Jesse Marsch a aligné le Canada en 4-2-3-1, le double pivot composé de Stephen Eustaquio et Ismaël Koné chargé de contrôler le territoire central face au bloc bas compact 5-3-2 de la Bosnie. Le problème, évident dès la dixième minute, était que la Bosnie n'avait aucun intérêt à jouer par le milieu. Sergej Barbarez avait entraîné son équipe à absorber et à frapper sur coups de pied arrêtés — une stratégie qui, vu l'effectif bosnien (onze de leurs vingt-deux buts en qualifications UEFA venaient de phases arrêtées), relevait moins d'une tactique que d'une identité structurelle.
Le but est arrivé à la vingt-et-unième minute sur un corner. Jovo Lukic s'est élevé entre deux défenseurs canadiens — dont aucun n'a effectué un contact significatif — et a placé une tête devant Dayne St. Clair. Le BMO Field, qui avait passé les vingt premières minutes dans un bruit d'espoir, s'est tu d'une manière que seul un stade accueillant le premier match à domicile de son pays en Coupe du monde peut connaître.
Les cinquante-sept minutes suivantes ont été une étude des limites de la possession sans pénétration. Le Canada a détenu soixante-trois pour cent du ballon mais n'a créé que 0,47 xG avant la soixante-dixième minute. La défense à cinq de la Bosnie, emmenée par l'excellent Tarik Muharemovic, a compressé l'espace entre les lignes à environ quinze mètres — trop étroit pour que Jonathan David reçoive entre le défenseur central et le latéral, trop peu profond pour qu'Alphonso Davies (absent sur blessure, regardant depuis le banc) exploite avec ses courses en diagonale caractéristiques.
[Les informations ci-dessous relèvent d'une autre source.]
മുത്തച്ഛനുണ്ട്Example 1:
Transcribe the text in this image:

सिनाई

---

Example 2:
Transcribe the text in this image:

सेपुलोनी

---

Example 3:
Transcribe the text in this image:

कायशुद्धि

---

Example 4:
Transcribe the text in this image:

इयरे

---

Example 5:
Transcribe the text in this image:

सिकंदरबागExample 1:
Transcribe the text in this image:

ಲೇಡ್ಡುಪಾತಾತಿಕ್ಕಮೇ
L'intervention de Marsch a été décisive. Il a retiré l'infatigable mais limité Liam Millar et a introduit Larin — non pas comme un attaquant de pointe, mais comme un deuxième attaquant jouant aux côtés de Folarin Balogun. Le changement était subtil mais structurel : le Canada est passé d'un pressing à un seul attaquant à un système à deux attaquants, forçant les défenseurs centraux extérieurs bosniens à prendre des décisions qu'ils avaient évitées toute la soirée.
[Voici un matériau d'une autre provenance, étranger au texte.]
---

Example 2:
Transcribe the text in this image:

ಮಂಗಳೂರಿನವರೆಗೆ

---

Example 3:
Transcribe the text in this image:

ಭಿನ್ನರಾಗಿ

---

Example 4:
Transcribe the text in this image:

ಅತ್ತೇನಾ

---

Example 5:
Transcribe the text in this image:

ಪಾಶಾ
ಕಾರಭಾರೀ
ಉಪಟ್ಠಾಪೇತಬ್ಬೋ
Soixante-dix-huitième minute. Un centre mal dégagé est tombé sur Larin à l'entrée de la surface. Sa frappe n'a pas été placée — elle a été punie. Le ballon a traversé une grappe de corps et a filé dans le coin inférieur avant que Nikola Vasilj ne puisse réagir. Larin était sur le terrain depuis deux minutes et quatorze secondes.
Le Canada a poussé pour un but vainqueur dans le temps additionnel. Larin a failli le trouver — mais Muharemovic a jeté son corps devant la frappe. Le coup de sifflet final a scellé le 1-1, et le point qui avait échappé au Canada pendant quatre décennies de football en Coupe du monde était enfin, irrévocablement, le leur.
L'enseignement tactique est simple. Un Canada avec Davies disponible est une équipe fondamentalement différente — capable de créer la largeur qui a fait si cruellement défaut ici. Pour la Bosnie, le point est un résultat correct mais a exposé le plafond d'un plan de jeu purement basé sur les coups de pied arrêtés. Quand le but sur phase arrêtée se tarit, que reste-t-il ? Barbarez a trois autres matchs de groupe pour trouver la réponse.